Investors no longer worry about those odds though. Instead they assess Argentine investments by evaluating the G-7's level of fear of contagion -- panic selling and a reverberation that destabilizes the international financial system -- and political instability associated with an Argentine default. The winners of the latest round were those who wagered that the Bush administration would cave when it looked like Argentina was sinking fast last month. Analysts still recommending Argentine bonds seem to be doing so largely on the grounds that, with 25% of total emerging-market debt, the country remains "too big to fail."
Yet Argentina's best chances for a recovery might come from an admission that bailouts and austerity are not working. If the IMF were to signal an end to rescues, investors would immediately begin assessing Argentine returns net of IMF intervention and markets would clear. In the very short run, investors would probably sell Argentina. But that would create an incentive -- one that presently does not exist -- for the country to restructure the economy with sound banking and monetary commitments and low taxes. Getting out from under crushing debt is not a policy on its own, but together with serious reform the country could woo back investors. The U.S. could help legitimately by expanding free trade.
Reducing moral hazard -- lending irrespective of risk because there is a perception that the IMF will rescue creditors -- is an urgent task if the world is to ward off future financial crises. To do this, investors must face their losses when a country cannot pay. So far policy makers have been afraid to let this happen in Argentina because of contagion fears. But a few months ago economists Alan Meltzer and Adam Lerrick proposed a plan for the IMF to let Argentina default while still controlling for a free-fall. The idea is for the IMF to create a floor for bondholders, below the minimum price that the government expects to pay in a workout. While this would prevent panic, investors would still lose to the extent of the write-down. Free of IMF conditionality and stripped of IMF backup, Argentina would then have the latitude and incentive to undertake reform.
This looks like a moderate solution to the problem of contagion but it does not seem to have changed Mr. Fischer's views of bailouts. This may be because he is not concerned about the underlying problem of moral hazard, which he says is a "feature of every insurance arrangement." He defends this insurance on the grounds that without it, emerging markets would receive less international lending and pay higher borrowing rates.
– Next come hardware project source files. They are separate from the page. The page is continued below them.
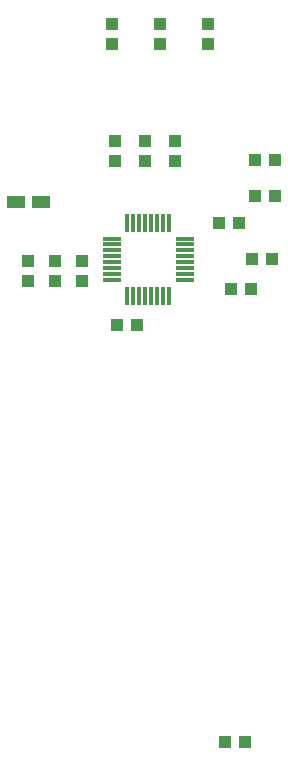
<source format=gbr>
G04 EAGLE Gerber RS-274X export*
G75*
%MOMM*%
%FSLAX34Y34*%
%LPD*%
%INSolderpaste Bottom*%
%IPPOS*%
%AMOC8*
5,1,8,0,0,1.08239X$1,22.5*%
G01*
%ADD10R,1.000000X1.100000*%
%ADD11R,1.100000X1.000000*%
%ADD12R,0.300000X1.600000*%
%ADD13R,1.600000X0.300000*%
%ADD14R,1.500000X1.000000*%


D10*
X198120Y832240D03*
X198120Y849240D03*
D11*
X138040Y594360D03*
X121040Y594360D03*
D10*
X157480Y832240D03*
X157480Y849240D03*
D12*
X129820Y681240D03*
X134820Y681240D03*
X139820Y681240D03*
X144820Y681240D03*
X149820Y681240D03*
X154820Y681240D03*
X159820Y681240D03*
X164820Y681240D03*
D13*
X178320Y667740D03*
X178320Y662740D03*
X178320Y657740D03*
X178320Y652740D03*
X178320Y647740D03*
X178320Y642740D03*
X178320Y637740D03*
X178320Y632740D03*
D12*
X164820Y619240D03*
X159820Y619240D03*
X154820Y619240D03*
X149820Y619240D03*
X144820Y619240D03*
X139820Y619240D03*
X134820Y619240D03*
X129820Y619240D03*
D13*
X116320Y632740D03*
X116320Y637740D03*
X116320Y642740D03*
X116320Y647740D03*
X116320Y652740D03*
X116320Y657740D03*
X116320Y662740D03*
X116320Y667740D03*
D11*
X116840Y849240D03*
X116840Y832240D03*
D14*
X56245Y698500D03*
X35195Y698500D03*
D10*
X237880Y734060D03*
X254880Y734060D03*
X212480Y241300D03*
X229480Y241300D03*
X237880Y703580D03*
X254880Y703580D03*
X207400Y680720D03*
X224400Y680720D03*
X217560Y624840D03*
X234560Y624840D03*
X235340Y650240D03*
X252340Y650240D03*
D11*
X170180Y750180D03*
X170180Y733180D03*
X144780Y750180D03*
X144780Y733180D03*
X119380Y750180D03*
X119380Y733180D03*
X45720Y631580D03*
X45720Y648580D03*
X68580Y631580D03*
X68580Y648580D03*
X91440Y631580D03*
X91440Y648580D03*
M02*

</source>
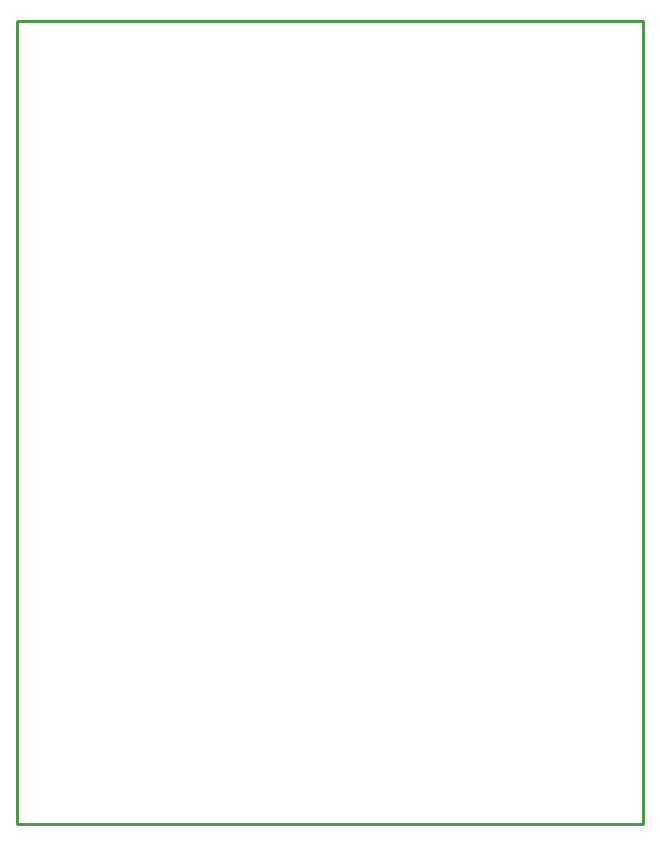
<source format=gko>
%FSLAX25Y25*%
%MOIN*%
G70*
G01*
G75*
G04 Layer_Color=16711935*
%ADD10R,0.05200X0.05600*%
%ADD11R,0.05600X0.05200*%
%ADD12O,0.01181X0.03937*%
%ADD13R,0.01181X0.03937*%
%ADD14C,0.01000*%
%ADD15C,0.02500*%
%ADD16C,0.09843*%
%ADD17R,0.05906X0.05906*%
%ADD18C,0.05906*%
%ADD19C,0.05000*%
%ADD20C,0.00787*%
%ADD21C,0.00800*%
%ADD22R,0.06000X0.06400*%
%ADD23R,0.06400X0.06000*%
%ADD24O,0.01981X0.04737*%
%ADD25R,0.01981X0.04737*%
%ADD26C,0.10642*%
%ADD27R,0.06706X0.06706*%
%ADD28C,0.06706*%
%ADD29C,0.05800*%
D14*
X0Y0D02*
X208661D01*
Y267717D01*
X0D02*
X208661D01*
X0Y0D02*
Y267717D01*
M02*

</source>
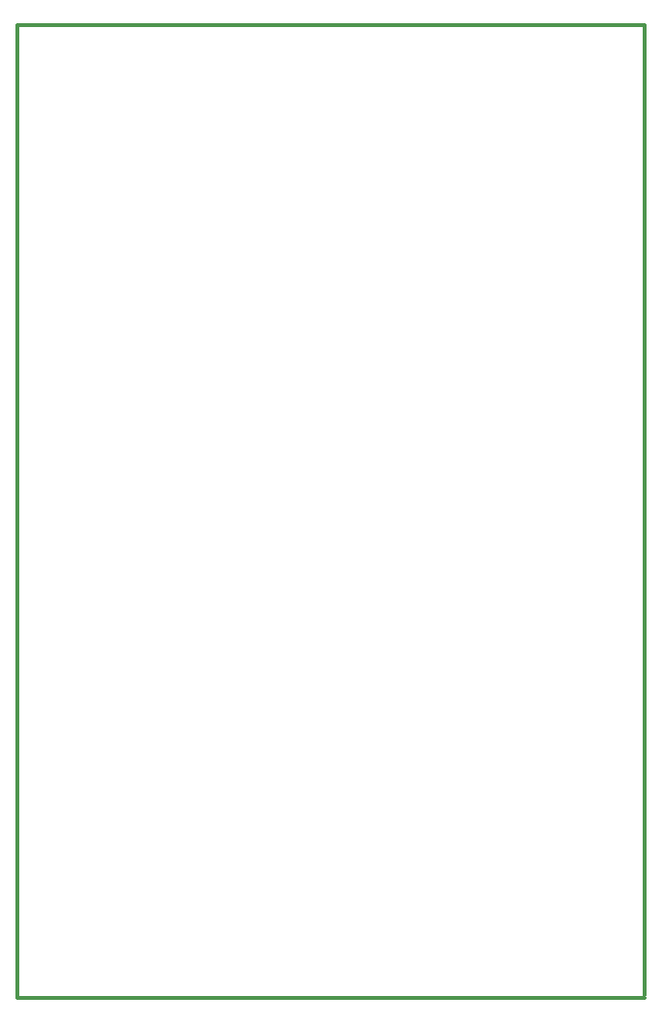
<source format=gko>
G04*
G04 #@! TF.GenerationSoftware,Altium Limited,Altium Designer,21.0.9 (235)*
G04*
G04 Layer_Color=16711935*
%FSTAX24Y24*%
%MOIN*%
G70*
G04*
G04 #@! TF.SameCoordinates,7FC3A568-097F-4849-A274-7F7CC5E3089F*
G04*
G04*
G04 #@! TF.FilePolarity,Positive*
G04*
G01*
G75*
%ADD15C,0.0118*%
D15*
X029528Y047333D02*
X051171D01*
X029528D02*
X029528Y01378D01*
X051171Y047333D02*
X051171Y013868D01*
X029518Y01378D02*
X051171D01*
M02*

</source>
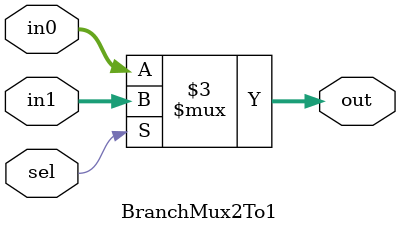
<source format=v>
`timescale 1ns / 1ps


module BranchMux2To1(
    input wire [31:0] in0, // Input 0: Next sequential instruction address (PC+4) (adder1)
    input wire [31:0] in1, // Input 1: Branch target address (Adder2 result)
    input wire sel, // Selection signal
    output reg [31:0] out // Output: Selected address
    );
    // Select the input based on the sel signal
    always @ (*) begin
        if (sel) begin
            out = in1; // Branch target address 
        end else begin
            out = in0; // Next sequential instruction address (PC+4)== BEQ
        end
    end
endmodule

</source>
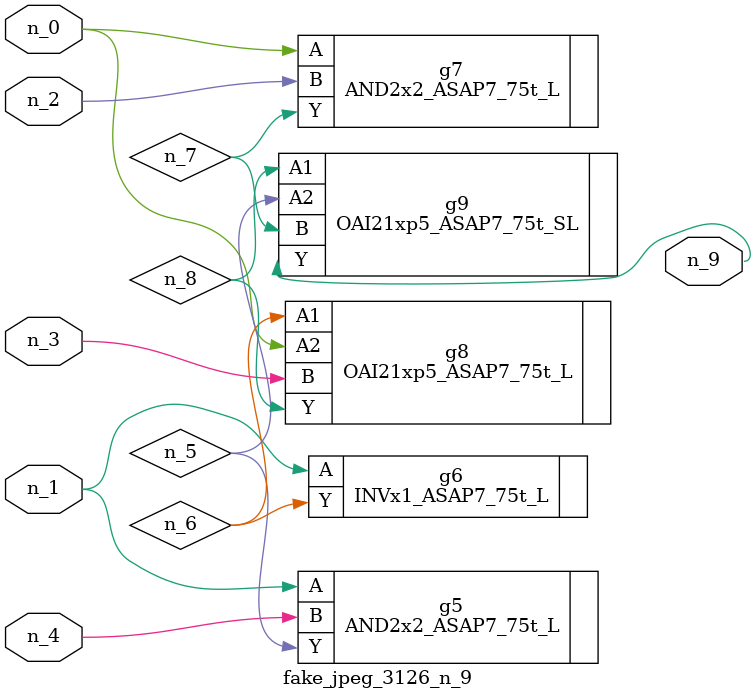
<source format=v>
module fake_jpeg_3126_n_9 (n_3, n_2, n_1, n_0, n_4, n_9);

input n_3;
input n_2;
input n_1;
input n_0;
input n_4;

output n_9;

wire n_8;
wire n_6;
wire n_5;
wire n_7;

AND2x2_ASAP7_75t_L g5 ( 
.A(n_1),
.B(n_4),
.Y(n_5)
);

INVx1_ASAP7_75t_L g6 ( 
.A(n_1),
.Y(n_6)
);

AND2x2_ASAP7_75t_L g7 ( 
.A(n_0),
.B(n_2),
.Y(n_7)
);

OAI21xp5_ASAP7_75t_L g8 ( 
.A1(n_6),
.A2(n_0),
.B(n_3),
.Y(n_8)
);

OAI21xp5_ASAP7_75t_SL g9 ( 
.A1(n_8),
.A2(n_5),
.B(n_7),
.Y(n_9)
);


endmodule
</source>
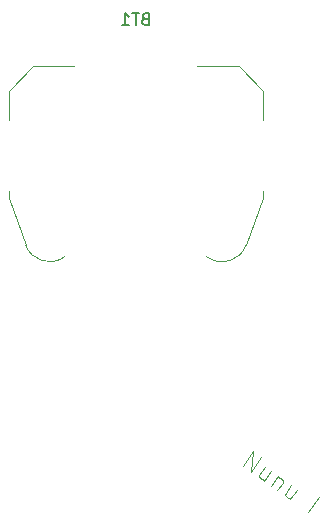
<source format=gbr>
%TF.GenerationSoftware,KiCad,Pcbnew,8.0.8*%
%TF.CreationDate,2025-06-30T13:56:02-06:00*%
%TF.ProjectId,SolderNunu,536f6c64-6572-44e7-956e-752e6b696361,rev?*%
%TF.SameCoordinates,Original*%
%TF.FileFunction,Legend,Bot*%
%TF.FilePolarity,Positive*%
%FSLAX46Y46*%
G04 Gerber Fmt 4.6, Leading zero omitted, Abs format (unit mm)*
G04 Created by KiCad (PCBNEW 8.0.8) date 2025-06-30 13:56:02*
%MOMM*%
%LPD*%
G01*
G04 APERTURE LIST*
%ADD10C,0.100000*%
%ADD11C,0.150000*%
%ADD12C,0.120000*%
G04 APERTURE END LIST*
D10*
X143329720Y-107244201D02*
X144190084Y-106015473D01*
X144190084Y-106015473D02*
X144031850Y-107735838D01*
X144031850Y-107735838D02*
X144892215Y-106507110D01*
X145717133Y-107695111D02*
X145143557Y-108514263D01*
X145190536Y-107326383D02*
X144739868Y-107970003D01*
X144739868Y-107970003D02*
X144716440Y-108127994D01*
X144716440Y-108127994D02*
X144792492Y-108268445D01*
X144792492Y-108268445D02*
X144968024Y-108391354D01*
X144968024Y-108391354D02*
X145126016Y-108414782D01*
X145126016Y-108414782D02*
X145225496Y-108397241D01*
X146302242Y-108104809D02*
X145728666Y-108923961D01*
X146220303Y-108221830D02*
X146319783Y-108204289D01*
X146319783Y-108204289D02*
X146477775Y-108227718D01*
X146477775Y-108227718D02*
X146653307Y-108350627D01*
X146653307Y-108350627D02*
X146729359Y-108491077D01*
X146729359Y-108491077D02*
X146705931Y-108649069D01*
X146705931Y-108649069D02*
X146255263Y-109292688D01*
X147940546Y-109251962D02*
X147366970Y-110071114D01*
X147413948Y-108883234D02*
X146963281Y-109526853D01*
X146963281Y-109526853D02*
X146939853Y-109684845D01*
X146939853Y-109684845D02*
X147015905Y-109825295D01*
X147015905Y-109825295D02*
X147191437Y-109948204D01*
X147191437Y-109948204D02*
X147349429Y-109971633D01*
X147349429Y-109971633D02*
X147448909Y-109954092D01*
X148888252Y-111136327D02*
X149748617Y-109907599D01*
D11*
X135056964Y-69393509D02*
X134914107Y-69441128D01*
X134914107Y-69441128D02*
X134866488Y-69488747D01*
X134866488Y-69488747D02*
X134818869Y-69583985D01*
X134818869Y-69583985D02*
X134818869Y-69726842D01*
X134818869Y-69726842D02*
X134866488Y-69822080D01*
X134866488Y-69822080D02*
X134914107Y-69869700D01*
X134914107Y-69869700D02*
X135009345Y-69917319D01*
X135009345Y-69917319D02*
X135390297Y-69917319D01*
X135390297Y-69917319D02*
X135390297Y-68917319D01*
X135390297Y-68917319D02*
X135056964Y-68917319D01*
X135056964Y-68917319D02*
X134961726Y-68964938D01*
X134961726Y-68964938D02*
X134914107Y-69012557D01*
X134914107Y-69012557D02*
X134866488Y-69107795D01*
X134866488Y-69107795D02*
X134866488Y-69203033D01*
X134866488Y-69203033D02*
X134914107Y-69298271D01*
X134914107Y-69298271D02*
X134961726Y-69345890D01*
X134961726Y-69345890D02*
X135056964Y-69393509D01*
X135056964Y-69393509D02*
X135390297Y-69393509D01*
X134533154Y-68917319D02*
X133961726Y-68917319D01*
X134247440Y-69917319D02*
X134247440Y-68917319D01*
X133104583Y-69917319D02*
X133676011Y-69917319D01*
X133390297Y-69917319D02*
X133390297Y-68917319D01*
X133390297Y-68917319D02*
X133485535Y-69060176D01*
X133485535Y-69060176D02*
X133580773Y-69155414D01*
X133580773Y-69155414D02*
X133676011Y-69203033D01*
D12*
%TO.C,BT1*%
X123491250Y-75502500D02*
X125571250Y-73422500D01*
X123491250Y-77962500D02*
X123491250Y-75502500D01*
X123491250Y-84592500D02*
X123491250Y-83962500D01*
X124931250Y-88542500D02*
X123491250Y-84592500D01*
X129071250Y-73422500D02*
X125571250Y-73422500D01*
X142971250Y-73422500D02*
X139471250Y-73422500D01*
X143611250Y-88542500D02*
X145051250Y-84592500D01*
X145051250Y-75502500D02*
X142971250Y-73422500D01*
X145051250Y-77962500D02*
X145051250Y-75502500D01*
X145051250Y-84592500D02*
X145051250Y-83962500D01*
X128271250Y-89512500D02*
G75*
G02*
X124946007Y-88550669I-1310000J1700000D01*
G01*
X143611250Y-88542500D02*
G75*
G02*
X140274604Y-89529030I-2030000J730001D01*
G01*
%TD*%
M02*

</source>
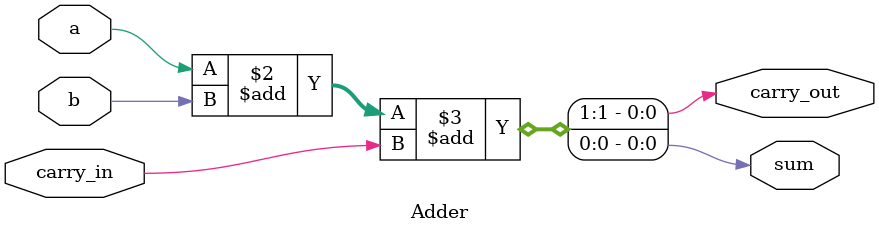
<source format=v>
module Adder ( input a,
  input b,
  input carry_in,
  output reg sum,
  output reg carry_out );
  always @ (a or b or carry_in) begin
  {carry_out, sum} = a + b + carry_in;
end
endmodule
</source>
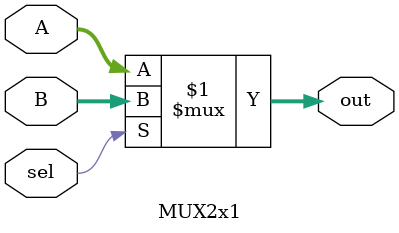
<source format=v>
module MUX2x1(A,B,sel,out);

	input [31:0] A,B;
	input sel;
	output [31:0] out;

	assign out = sel?B:A;

endmodule

</source>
This then, is the heart of the ideological conflict between those who want to reform the IMF and the dinosaurs. Interventionist stalwarts believe that abundant low-cost capital for emerging markets is a public good that rich countries must provide. For proponents of the market though, investor unwillingness to put money into countries with bad policies is the transmission of valuable information necessary to make markets work and governments behave. IMF "insurance" only distorts that process. What we have here is Mr. Fischer's worldview of international finance, with its flare toward socialist redistribution, clashing with the view that the market, with all its risk, is the best vehicle for economic development.
If the Bush administration is to reverse rampant moral hazard caused by six years of bailouts, it must start by letting the market and Argentina sort out the risk. The best policy option may well be taking advantage of the depressed Argentine bond market by letting investors undergo their long overdue haircuts and freeing Argentina from both unmanageable debt and IMF austerity.